A complete answer lists every line of the entries below where the string "metal" appears.
═════ Material provided ═════
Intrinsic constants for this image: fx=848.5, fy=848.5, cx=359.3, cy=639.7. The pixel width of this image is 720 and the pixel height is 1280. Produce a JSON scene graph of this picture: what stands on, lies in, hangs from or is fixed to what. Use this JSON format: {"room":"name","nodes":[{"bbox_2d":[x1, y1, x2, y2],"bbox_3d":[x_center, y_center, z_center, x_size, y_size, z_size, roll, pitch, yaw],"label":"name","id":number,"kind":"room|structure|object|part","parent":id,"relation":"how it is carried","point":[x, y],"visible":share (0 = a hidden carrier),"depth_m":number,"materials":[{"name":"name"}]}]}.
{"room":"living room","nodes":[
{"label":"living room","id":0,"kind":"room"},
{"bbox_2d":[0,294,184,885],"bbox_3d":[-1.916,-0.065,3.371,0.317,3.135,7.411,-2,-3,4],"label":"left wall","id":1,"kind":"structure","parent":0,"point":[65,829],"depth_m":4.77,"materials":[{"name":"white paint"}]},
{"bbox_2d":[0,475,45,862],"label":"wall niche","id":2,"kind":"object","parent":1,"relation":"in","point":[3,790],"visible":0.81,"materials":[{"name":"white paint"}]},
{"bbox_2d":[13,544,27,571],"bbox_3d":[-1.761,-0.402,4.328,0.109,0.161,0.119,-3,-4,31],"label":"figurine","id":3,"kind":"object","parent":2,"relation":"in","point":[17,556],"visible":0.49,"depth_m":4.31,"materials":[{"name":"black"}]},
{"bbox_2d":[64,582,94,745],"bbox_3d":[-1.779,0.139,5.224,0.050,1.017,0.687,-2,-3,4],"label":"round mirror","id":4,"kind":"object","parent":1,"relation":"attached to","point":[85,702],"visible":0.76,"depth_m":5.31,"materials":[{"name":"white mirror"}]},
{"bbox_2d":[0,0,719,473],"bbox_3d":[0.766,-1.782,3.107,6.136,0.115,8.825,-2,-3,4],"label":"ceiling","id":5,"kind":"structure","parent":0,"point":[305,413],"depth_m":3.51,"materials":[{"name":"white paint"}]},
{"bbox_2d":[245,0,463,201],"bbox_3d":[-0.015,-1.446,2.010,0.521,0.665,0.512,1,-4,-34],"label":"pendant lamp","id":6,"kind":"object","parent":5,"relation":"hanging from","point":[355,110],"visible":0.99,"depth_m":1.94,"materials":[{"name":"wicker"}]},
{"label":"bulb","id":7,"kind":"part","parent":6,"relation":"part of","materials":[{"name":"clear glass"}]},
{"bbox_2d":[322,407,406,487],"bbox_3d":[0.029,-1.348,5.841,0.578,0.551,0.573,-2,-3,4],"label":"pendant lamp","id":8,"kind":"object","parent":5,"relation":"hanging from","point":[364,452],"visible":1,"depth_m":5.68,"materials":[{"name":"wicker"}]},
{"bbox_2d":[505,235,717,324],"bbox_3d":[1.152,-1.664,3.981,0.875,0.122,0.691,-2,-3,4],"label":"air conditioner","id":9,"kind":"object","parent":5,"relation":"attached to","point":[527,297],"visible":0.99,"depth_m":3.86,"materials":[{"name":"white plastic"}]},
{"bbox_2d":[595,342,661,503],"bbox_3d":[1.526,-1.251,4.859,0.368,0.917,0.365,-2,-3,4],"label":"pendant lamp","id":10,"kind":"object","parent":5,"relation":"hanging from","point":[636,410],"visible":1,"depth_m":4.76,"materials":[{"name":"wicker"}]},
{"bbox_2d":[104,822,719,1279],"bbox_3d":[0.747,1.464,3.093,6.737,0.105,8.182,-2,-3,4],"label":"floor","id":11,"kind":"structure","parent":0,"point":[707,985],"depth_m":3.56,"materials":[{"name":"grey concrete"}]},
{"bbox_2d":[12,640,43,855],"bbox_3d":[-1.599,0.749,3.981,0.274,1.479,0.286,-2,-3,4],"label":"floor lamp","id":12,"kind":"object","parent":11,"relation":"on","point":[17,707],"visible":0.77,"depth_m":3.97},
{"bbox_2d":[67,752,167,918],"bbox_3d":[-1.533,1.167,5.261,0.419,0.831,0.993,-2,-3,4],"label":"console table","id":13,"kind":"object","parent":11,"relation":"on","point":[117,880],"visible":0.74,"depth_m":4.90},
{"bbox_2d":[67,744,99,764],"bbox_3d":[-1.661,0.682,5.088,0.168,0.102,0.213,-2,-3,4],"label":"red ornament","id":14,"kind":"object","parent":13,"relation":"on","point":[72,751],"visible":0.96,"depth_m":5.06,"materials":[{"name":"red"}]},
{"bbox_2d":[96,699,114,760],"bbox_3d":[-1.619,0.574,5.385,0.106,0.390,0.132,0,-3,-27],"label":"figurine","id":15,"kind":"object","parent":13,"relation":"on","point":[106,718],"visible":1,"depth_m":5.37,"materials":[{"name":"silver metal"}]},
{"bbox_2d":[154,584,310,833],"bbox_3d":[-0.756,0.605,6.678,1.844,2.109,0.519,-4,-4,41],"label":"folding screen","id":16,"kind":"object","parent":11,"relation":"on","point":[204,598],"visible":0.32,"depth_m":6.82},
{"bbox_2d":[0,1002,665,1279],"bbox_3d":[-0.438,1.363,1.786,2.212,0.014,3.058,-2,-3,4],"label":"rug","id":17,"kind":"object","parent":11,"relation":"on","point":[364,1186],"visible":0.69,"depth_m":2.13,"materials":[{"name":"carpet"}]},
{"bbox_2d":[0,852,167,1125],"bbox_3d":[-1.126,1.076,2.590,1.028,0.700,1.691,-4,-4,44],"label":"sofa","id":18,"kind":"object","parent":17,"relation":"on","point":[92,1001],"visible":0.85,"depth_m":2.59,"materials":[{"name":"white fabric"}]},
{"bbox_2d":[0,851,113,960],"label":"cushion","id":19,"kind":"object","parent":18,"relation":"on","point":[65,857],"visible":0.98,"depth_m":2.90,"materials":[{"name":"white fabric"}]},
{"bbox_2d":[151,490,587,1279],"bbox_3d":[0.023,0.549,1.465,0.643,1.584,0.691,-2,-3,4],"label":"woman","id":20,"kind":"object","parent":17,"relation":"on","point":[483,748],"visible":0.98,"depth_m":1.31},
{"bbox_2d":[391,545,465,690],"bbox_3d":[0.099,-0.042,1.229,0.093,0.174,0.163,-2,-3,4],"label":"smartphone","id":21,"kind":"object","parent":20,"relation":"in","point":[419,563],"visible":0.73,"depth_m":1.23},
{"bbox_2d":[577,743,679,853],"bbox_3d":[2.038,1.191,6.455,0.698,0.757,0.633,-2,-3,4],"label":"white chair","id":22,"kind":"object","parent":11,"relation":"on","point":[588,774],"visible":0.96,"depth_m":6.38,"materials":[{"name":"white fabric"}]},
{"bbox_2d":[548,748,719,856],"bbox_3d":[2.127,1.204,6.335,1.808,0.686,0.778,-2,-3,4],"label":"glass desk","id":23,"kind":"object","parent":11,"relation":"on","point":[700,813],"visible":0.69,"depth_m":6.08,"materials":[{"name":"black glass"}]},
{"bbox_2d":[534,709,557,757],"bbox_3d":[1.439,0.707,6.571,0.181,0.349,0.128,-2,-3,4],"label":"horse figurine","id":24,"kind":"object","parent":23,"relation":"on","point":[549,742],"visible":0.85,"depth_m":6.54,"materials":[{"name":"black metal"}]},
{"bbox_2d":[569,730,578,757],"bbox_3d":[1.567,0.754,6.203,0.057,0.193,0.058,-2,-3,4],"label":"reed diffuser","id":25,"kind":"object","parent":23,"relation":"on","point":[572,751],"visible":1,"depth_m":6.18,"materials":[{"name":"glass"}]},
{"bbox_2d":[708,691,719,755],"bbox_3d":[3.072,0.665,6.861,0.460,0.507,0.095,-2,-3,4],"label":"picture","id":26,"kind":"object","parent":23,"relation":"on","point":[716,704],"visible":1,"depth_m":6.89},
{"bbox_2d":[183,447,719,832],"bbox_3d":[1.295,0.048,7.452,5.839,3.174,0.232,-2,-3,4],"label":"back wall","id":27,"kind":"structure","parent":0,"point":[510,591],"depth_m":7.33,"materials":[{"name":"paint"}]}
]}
═════
§ Exercise response
{"bbox_2d":[96,699,114,760],"bbox_3d":[-1.619,0.574,5.385,0.106,0.390,0.132,0,-3,-27],"label":"figurine","id":15,"kind":"object","parent":13,"relation":"on","point":[106,718],"visible":1,"depth_m":5.37,"materials":[{"name":"silver metal"}]},
{"bbox_2d":[534,709,557,757],"bbox_3d":[1.439,0.707,6.571,0.181,0.349,0.128,-2,-3,4],"label":"horse figurine","id":24,"kind":"object","parent":23,"relation":"on","point":[549,742],"visible":0.85,"depth_m":6.54,"materials":[{"name":"black metal"}]},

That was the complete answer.